Revelation 20:6 (NIV)
Revelation's vision of the resurrection is eschatological — it concerns the final completion of history. The "first resurrection" has been interpreted in various ways, but its function in the passage is clear: those who belong to it are beyond the reach of the "second death." In Revelation's framework, the second death is the lake of fire — final separation from God. The first resurrection renders that verdict void.
The language of "priests of God" and "reigning with him" draws on deep Old Testament imagery. Israel was called to be a "kingdom of priests" (Exodus 19:6). What was the vocation of a nation is now the vocation of the resurrected — full access to God, participation in his rule. Resurrection is not merely survival; it is elevation into purpose.
Whatever the precise eschatological structure of this passage, the theological point is unambiguous: resurrection determines your final standing before death, not the other way around. Death does not get the last word over those who share in Christ's resurrection.
Read: Revelation 20.
What these passages have in common
- ✦Resurrection is bodily, not merely spiritual. Every passage assumes a physical event — burial, empty tomb, appearances, a body transformed but continuous with the one that died.
- ✦Jesus's resurrection is the basis for ours. 1 Corinthians 15, Romans 6, and 1 Thessalonians 4 all ground the believer's future resurrection directly in the historical fact of Christ's.

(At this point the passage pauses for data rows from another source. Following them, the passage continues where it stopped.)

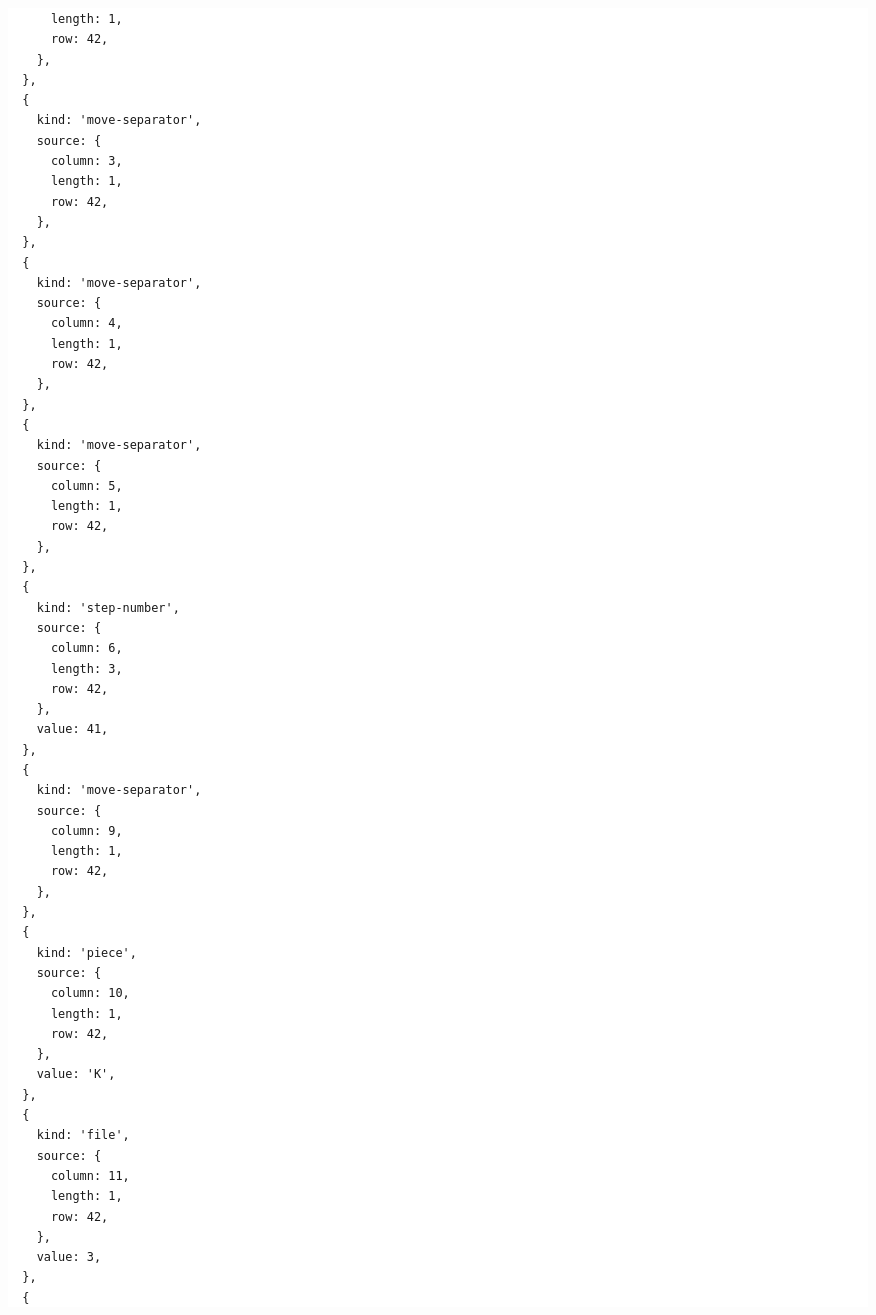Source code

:           length: 1,
          row: 42,
        },
      },
      {
        kind: 'move-separator',
        source: {
          column: 3,
          length: 1,
          row: 42,
        },
      },
      {
        kind: 'move-separator',
        source: {
          column: 4,
          length: 1,
          row: 42,
        },
      },
      {
        kind: 'move-separator',
        source: {
          column: 5,
          length: 1,
          row: 42,
        },
      },
      {
        kind: 'step-number',
        source: {
          column: 6,
          length: 3,
          row: 42,
        },
        value: 41,
      },
      {
        kind: 'move-separator',
        source: {
          column: 9,
          length: 1,
          row: 42,
        },
      },
      {
        kind: 'piece',
        source: {
          column: 10,
          length: 1,
          row: 42,
        },
        value: 'K',
      },
      {
        kind: 'file',
        source: {
          column: 11,
          length: 1,
          row: 42,
        },
        value: 3,
      },
      {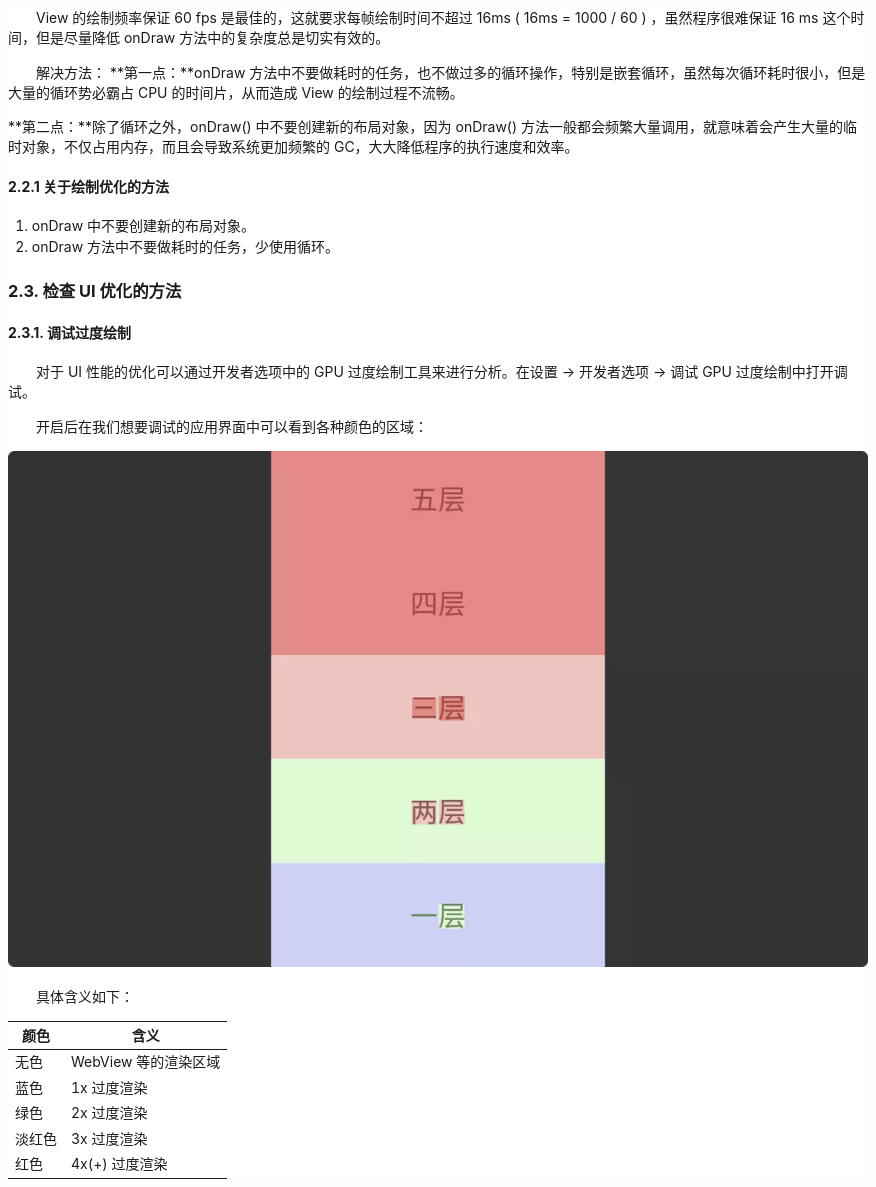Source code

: 　　View 的绘制频率保证 60 fps 是最佳的，这就要求每帧绘制时间不超过 16ms ( 16ms = 1000 / 60 ) ，虽然程序很难保证 16 ms 这个时间，但是尽量降低 onDraw 方法中的复杂度总是切实有效的。

　　解决方法：
**第一点：**onDraw 方法中不要做耗时的任务，也不做过多的循环操作，特别是嵌套循环，虽然每次循环耗时很小，但是大量的循环势必霸占 CPU 的时间片，从而造成 View 的绘制过程不流畅。

**第二点：**除了循环之外，onDraw() 中不要创建新的布局对象，因为 onDraw() 方法一般都会频繁大量调用，就意味着会产生大量的临时对象，不仅占用内存，而且会导致系统更加频繁的 GC，大大降低程序的执行速度和效率。

#### 2.2.1 关于绘制优化的方法

1. onDraw 中不要创建新的布局对象。
2. onDraw 方法中不要做耗时的任务，少使用循环。

### 2.3. 检查 UI 优化的方法

#### 2.3.1. **调试过度绘制**

　　对于 UI 性能的优化可以通过开发者选项中的 GPU 过度绘制工具来进行分析。在设置 -> 开发者选项 -> 调试 GPU 过度绘制中打开调试。

　　开启后在我们想要调试的应用界面中可以看到各种颜色的区域：

![](image/布局优化五层.png)

　　具体含义如下：

| 颜色 | 含义 |
|--------|--------|
| 无色 | WebView 等的渲染区域 |
| 蓝色 | 1x 过度渲染 |
| 绿色 | 2x 过度渲染 |
| 淡红色 | 3x 过度渲染 |
| 红色 | 4x(+) 过度渲染 |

- ✦It transforms how we relate to death and grief. Paul explicitly reframes grief, sleep, and death in light of resurrection — not by denying their reality, but by giving them a different ending.
- ✦Resurrection is the beginning of new creation, not escape from it. Revelation 20 and Romans 6 both point to resurrection as the start of a renewed existence with purpose — reigning, priesting, living fully — not disembodied bliss.